A leader shows his true mettle in difficult circumstances. On August 10, 1946, Alcide De Gasperi, the Prime Minister of a defeated Italy, faced the victorious Allied Powers who were offering a peace treaty that would end the Second Great War.

He personally had no blame for the war of aggression declared, waged and lost by the Fascist regime.

He had opposed the policies of that regime from within Italy, consequently being imprisoned in 1926 and having to take shelter from the ensuing persecution within the Vatican Libraries.

In 1946, he was the Prime Minister of a government formed by the anti-fascist parties, namely the Communists, Socialists, Liberals, Republicans and his own Democrazia Cristiana.

The country was still in turmoil. The infrastructure, as well as the industry sector, was by and large destroyed by military action or blown up by the retreating Nazi armies.

He was sustained by his Christian faith and by his courage, as well as by the extensive experience he had gathered first as deputy in the Austro-Hungarian Parliament in Vienna before the First World War and then in Don Sturzo’s Partito Popolare in the Italian Parliament between 1921 and 1924.

He stood up to the Allies’ claim for territorial concessions beyond the ill-gotten acquisitions of the Fascist period. He also resisted Communist claims in internal policy and maintained his Cabinet’s neutrality on the monarchy issue, even though he was personally a republican.

Alcide De Gasperi was responsible for guiding his country towards signing the Peace Treaty along with the formidable task of post-war reconstruction

He asked for and accepted United States assistance without succumbing to pressures on the loss of Italian territory and he put Italy firmly in the Western Democratic camp.

His speech to the Peace Conference in August 1946 began with the words: “When I rise to speak as the Prime Minister of a defeated nation, I feel that everything and every one of you is against me, except for your personal, individual courtesy.” (“Tutto è contro di me tranne la vostra personale cortesia”).
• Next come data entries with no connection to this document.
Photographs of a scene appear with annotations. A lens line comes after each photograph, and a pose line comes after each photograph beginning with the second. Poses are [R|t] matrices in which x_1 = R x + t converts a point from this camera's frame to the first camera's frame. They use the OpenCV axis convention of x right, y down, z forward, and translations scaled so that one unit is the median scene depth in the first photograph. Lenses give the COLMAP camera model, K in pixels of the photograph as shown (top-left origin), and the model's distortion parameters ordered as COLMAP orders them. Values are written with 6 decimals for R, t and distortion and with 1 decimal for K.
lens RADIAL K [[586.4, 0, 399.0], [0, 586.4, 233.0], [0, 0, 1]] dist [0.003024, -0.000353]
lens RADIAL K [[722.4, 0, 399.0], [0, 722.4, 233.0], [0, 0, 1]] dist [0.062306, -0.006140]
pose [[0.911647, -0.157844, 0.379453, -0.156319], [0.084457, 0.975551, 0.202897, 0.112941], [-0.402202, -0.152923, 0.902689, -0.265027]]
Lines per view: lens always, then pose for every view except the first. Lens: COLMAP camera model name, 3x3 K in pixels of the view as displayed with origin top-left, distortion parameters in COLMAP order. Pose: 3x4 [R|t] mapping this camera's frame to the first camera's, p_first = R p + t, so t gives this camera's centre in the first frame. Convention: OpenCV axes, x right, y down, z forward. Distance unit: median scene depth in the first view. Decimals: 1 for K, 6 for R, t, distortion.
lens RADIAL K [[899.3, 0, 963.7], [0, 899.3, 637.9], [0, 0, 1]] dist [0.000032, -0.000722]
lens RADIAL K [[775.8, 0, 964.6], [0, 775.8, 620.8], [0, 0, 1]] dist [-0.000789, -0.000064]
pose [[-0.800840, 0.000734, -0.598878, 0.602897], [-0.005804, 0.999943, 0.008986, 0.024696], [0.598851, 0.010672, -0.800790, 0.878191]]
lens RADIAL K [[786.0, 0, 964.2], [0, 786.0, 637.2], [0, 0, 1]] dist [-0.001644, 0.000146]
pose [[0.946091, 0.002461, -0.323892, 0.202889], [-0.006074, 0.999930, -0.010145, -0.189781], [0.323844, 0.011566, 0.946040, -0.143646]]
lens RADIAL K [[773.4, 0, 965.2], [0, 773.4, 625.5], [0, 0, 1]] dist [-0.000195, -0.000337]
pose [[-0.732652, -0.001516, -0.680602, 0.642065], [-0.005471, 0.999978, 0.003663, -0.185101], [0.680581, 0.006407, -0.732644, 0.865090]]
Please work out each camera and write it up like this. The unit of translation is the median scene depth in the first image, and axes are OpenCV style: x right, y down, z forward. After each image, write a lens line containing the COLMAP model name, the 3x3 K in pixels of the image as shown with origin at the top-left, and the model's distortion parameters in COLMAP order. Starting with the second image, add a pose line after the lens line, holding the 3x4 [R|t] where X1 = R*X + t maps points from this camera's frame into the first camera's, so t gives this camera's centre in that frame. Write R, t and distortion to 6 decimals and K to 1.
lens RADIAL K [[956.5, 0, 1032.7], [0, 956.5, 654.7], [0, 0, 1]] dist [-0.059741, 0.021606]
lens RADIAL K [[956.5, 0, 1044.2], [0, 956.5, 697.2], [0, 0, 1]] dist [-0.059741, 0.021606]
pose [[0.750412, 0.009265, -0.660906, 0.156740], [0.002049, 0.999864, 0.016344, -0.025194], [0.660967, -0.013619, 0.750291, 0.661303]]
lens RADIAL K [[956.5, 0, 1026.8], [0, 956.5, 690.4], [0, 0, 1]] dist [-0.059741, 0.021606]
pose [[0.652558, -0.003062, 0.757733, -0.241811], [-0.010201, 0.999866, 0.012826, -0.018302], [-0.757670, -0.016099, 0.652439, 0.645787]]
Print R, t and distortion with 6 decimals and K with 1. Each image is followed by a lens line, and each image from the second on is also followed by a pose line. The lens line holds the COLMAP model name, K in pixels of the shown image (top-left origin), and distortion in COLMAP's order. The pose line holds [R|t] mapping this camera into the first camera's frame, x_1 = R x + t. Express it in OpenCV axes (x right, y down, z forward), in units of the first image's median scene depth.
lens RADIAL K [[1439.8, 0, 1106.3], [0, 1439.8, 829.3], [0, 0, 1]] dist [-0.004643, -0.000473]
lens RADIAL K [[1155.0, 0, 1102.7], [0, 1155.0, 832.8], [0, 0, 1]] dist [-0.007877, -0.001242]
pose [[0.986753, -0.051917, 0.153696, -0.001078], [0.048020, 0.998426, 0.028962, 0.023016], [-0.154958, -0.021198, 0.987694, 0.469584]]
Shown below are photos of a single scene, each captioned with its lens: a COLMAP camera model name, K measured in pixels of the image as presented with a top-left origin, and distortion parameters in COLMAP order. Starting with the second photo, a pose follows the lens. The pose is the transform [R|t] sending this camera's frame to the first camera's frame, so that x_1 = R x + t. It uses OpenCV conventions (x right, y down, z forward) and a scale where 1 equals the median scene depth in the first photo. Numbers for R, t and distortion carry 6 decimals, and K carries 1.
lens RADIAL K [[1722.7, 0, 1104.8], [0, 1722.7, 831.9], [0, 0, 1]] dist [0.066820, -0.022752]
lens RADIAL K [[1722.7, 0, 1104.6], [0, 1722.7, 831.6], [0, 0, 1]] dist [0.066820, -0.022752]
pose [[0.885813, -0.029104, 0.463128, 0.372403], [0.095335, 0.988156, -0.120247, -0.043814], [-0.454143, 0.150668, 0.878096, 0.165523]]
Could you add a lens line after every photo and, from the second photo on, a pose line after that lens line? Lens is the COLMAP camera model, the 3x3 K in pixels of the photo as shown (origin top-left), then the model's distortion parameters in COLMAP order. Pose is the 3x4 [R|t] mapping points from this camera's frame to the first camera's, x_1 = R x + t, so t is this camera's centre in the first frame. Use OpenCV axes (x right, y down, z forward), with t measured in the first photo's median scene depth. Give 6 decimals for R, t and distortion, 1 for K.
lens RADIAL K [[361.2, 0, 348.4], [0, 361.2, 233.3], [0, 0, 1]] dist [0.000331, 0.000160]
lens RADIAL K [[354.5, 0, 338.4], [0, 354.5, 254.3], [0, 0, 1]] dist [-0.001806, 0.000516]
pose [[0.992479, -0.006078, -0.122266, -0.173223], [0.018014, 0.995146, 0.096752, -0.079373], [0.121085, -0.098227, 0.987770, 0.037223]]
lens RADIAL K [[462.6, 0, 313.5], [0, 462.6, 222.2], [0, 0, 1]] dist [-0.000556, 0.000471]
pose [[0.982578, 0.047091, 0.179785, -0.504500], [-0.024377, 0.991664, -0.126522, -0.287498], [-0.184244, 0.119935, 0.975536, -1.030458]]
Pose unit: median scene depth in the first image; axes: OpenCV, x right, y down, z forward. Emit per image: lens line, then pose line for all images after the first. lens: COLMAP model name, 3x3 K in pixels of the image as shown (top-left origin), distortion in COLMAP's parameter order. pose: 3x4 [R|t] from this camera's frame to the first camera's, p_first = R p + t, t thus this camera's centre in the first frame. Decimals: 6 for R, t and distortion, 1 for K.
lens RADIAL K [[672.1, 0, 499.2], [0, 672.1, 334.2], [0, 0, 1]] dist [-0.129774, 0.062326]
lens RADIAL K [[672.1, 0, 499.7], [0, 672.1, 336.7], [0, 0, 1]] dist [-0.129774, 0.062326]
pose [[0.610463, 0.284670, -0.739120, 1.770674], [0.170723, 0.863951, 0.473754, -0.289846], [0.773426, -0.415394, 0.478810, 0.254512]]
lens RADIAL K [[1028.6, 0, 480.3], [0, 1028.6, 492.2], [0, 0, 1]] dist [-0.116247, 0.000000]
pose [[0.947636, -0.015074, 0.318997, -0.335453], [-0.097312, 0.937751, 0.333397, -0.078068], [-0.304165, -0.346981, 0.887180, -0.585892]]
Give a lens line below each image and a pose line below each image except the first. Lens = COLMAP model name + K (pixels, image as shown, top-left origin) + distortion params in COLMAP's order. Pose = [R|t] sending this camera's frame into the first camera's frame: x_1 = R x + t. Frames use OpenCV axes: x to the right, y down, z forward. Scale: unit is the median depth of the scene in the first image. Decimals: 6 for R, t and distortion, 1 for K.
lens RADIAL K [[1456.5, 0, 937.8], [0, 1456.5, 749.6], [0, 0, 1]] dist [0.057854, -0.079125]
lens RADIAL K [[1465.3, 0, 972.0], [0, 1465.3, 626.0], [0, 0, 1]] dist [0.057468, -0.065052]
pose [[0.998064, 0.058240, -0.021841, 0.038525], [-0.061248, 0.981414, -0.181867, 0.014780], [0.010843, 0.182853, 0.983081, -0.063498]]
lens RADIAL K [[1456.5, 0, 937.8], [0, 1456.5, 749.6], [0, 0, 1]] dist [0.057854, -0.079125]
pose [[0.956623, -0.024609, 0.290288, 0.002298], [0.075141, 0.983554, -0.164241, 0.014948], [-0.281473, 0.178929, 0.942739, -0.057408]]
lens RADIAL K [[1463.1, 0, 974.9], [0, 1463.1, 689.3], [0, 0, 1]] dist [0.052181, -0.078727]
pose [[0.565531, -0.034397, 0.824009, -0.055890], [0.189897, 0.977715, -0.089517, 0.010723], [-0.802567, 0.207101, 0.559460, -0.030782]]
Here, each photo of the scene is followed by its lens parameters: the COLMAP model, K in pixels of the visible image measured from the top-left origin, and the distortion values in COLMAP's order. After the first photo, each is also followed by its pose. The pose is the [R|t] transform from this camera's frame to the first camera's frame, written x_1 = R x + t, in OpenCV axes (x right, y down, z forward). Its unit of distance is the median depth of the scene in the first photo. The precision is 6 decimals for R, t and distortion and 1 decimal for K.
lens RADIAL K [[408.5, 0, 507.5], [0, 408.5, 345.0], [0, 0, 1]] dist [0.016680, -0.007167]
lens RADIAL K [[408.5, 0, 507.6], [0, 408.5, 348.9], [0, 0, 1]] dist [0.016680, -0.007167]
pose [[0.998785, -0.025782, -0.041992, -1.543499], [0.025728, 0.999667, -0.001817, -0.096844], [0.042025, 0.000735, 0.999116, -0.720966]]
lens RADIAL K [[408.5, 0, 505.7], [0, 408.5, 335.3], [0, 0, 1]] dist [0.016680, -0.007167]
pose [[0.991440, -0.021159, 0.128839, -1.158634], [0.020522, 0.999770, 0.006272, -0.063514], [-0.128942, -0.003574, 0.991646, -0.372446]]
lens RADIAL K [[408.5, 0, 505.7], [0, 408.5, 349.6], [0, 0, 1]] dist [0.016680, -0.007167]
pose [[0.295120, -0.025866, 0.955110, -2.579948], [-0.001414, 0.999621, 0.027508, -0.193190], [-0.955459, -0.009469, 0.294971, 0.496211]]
His courage and determination won the day – the Allies’ claims were contained as both the American and British Governments were convinced that Italy should not be humiliated into embracing Communism.

He also mitigated the onslaught of Communist and neo-Fascist propaganda and, in the first great test of the April 1948 General Elections, his Democrazia Cristiana succeeded in ensuring an overall majority of seats in the Chamber of Deputies. 

This victory notwithstanding, De Gasperi asked the Social Democrats, the Liberals and the Republicans to join him in the formation of a number of coalition cabinets.

The Communists sought to depict him as a Vatican puppet, the neo-Fascists as a stooge of the United States.

From 1945 to 1953, he was responsible for guiding his country towards signing the Peace Treaty along with the formidable task of post-war reconstruction.

In the early years after the referendum that abolished the monarchy, the Constituent Assembly elected in 1946 drafted, debated and passed the new democratic Constitution, which came into force on January 1, 1948.

The reconstruction of Italy involved not only buildings, bridges, roads, rail network, factories and housing estates, but it also meant recreating the democratic attitude of the masses that was interrupted and in part corrupted by more than twenty years of fascism.

More immediately and decidedly, it also meant building a welfare state as well as an industrial democracy.

This statesman, who was pivotal in conducting a policy that aligned Italy with the democratic West and who ensconced the country within the North Atlantic Treaty Alliance – notwithstanding the opposition of the Italian Communist Party which was the largest and most influential such party outside the then Soviet Russia – was, however, not very popular in the West. Even today, on the 65th anniversary of his demise, his great contribution to democracy, to European unity, to the renewal of ‘Western values’, is still not really appreciated in Anglo-Saxon countries.

His courage and determination, his undoubted loyalty to principle, his humanity, as also his deft hand in political manoeuvre – demonstrated in keeping Communists, Socialists, Social Democrats, Liberals and Republicans ‘on board’ while warding off undue pressures from non-democratic forces internally and externally – probably laid the firm foundations of the modern peace-loving and democratic Repubblica Italiana.

Apart from that, his collaboration with his fellow Christian Democrats, namely Konrad Adenauer in Germany and Robert Schuman in France, paved the way for a Union of democratic European nations.

 The event that took place on August 10, 1946 is always worth remembering. De Gasperi’s assumption of the burden of representing a defeated and humiliated country and resuming friendly, peaceful relations with the democracies – albeit with an onerous Peace Treaty – along with taking full responsibility for the whole general and radical reconstruction of his country, was an exemplary act of political courage.